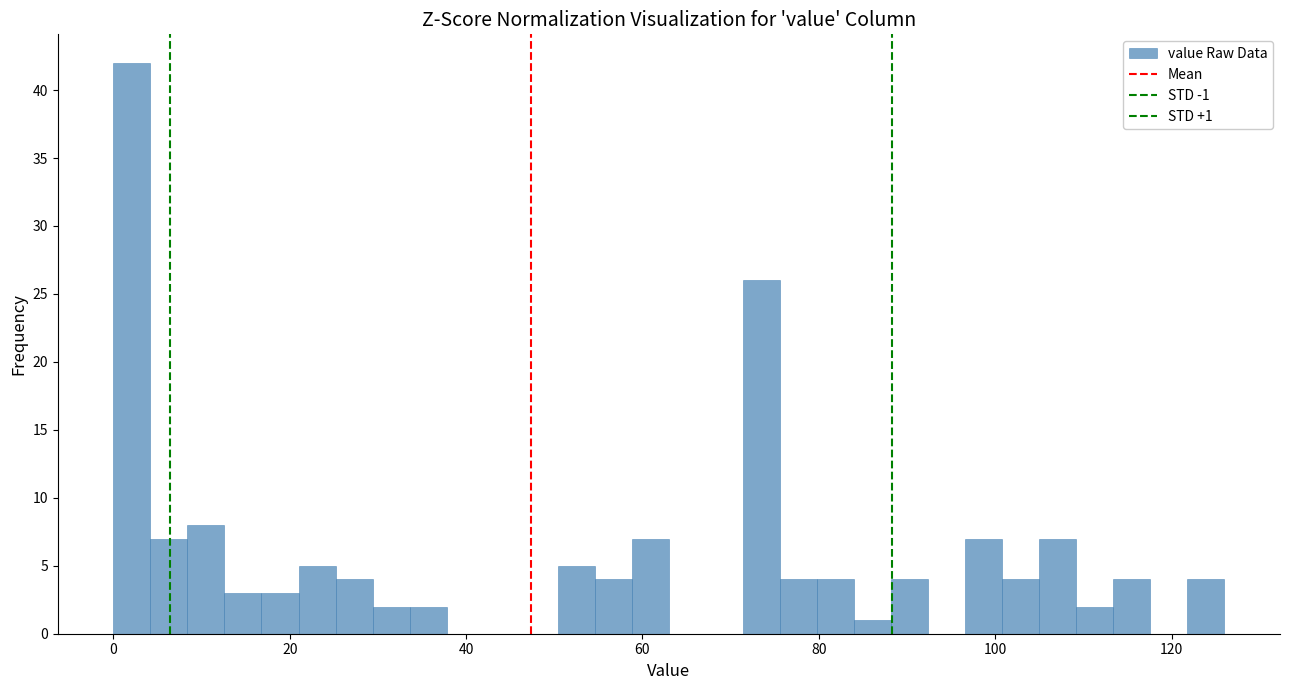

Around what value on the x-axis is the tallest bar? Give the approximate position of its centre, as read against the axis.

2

--*--

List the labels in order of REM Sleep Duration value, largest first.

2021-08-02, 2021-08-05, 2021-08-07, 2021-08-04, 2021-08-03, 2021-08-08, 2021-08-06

--*--

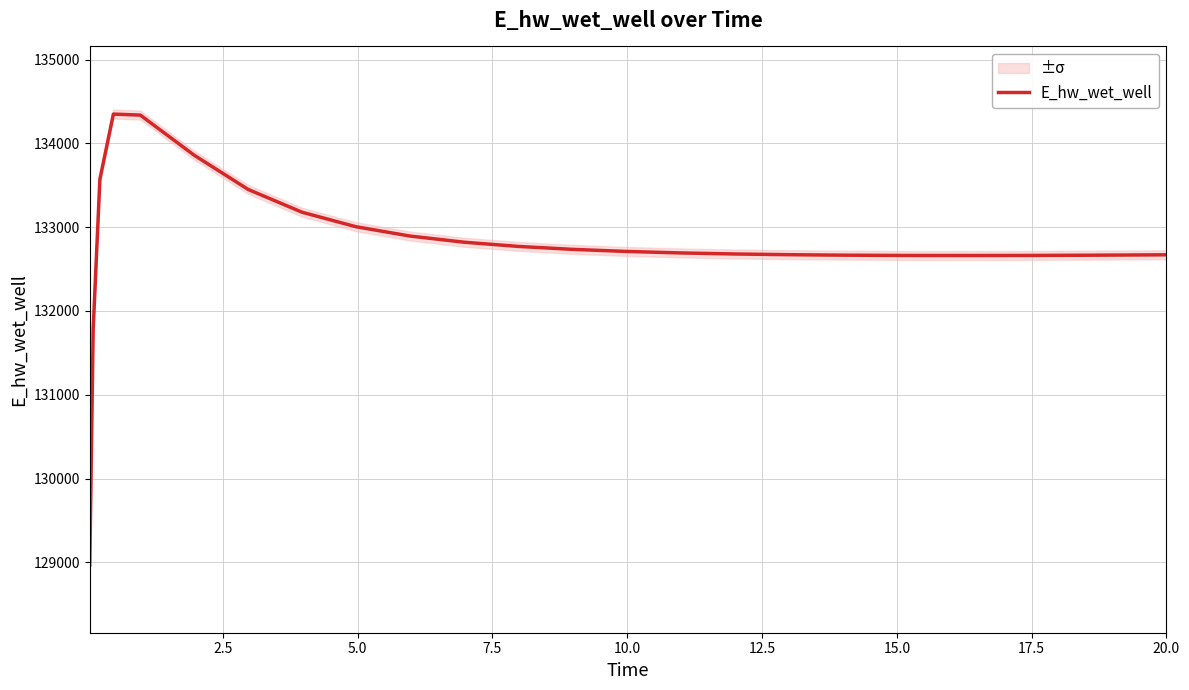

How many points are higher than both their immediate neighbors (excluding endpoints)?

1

--*--

### GOAL OF THE EXERCISE
Show every line of the entries that contains the word "value", treating uppercase and lowercase as different.

### OUTPUT OF THE EXERCISE
Around what value on the x-axis is the tallest bar? Give the approximate position of its centre, as read against the axis.
List the labels in order of REM Sleep Duration value, largest first.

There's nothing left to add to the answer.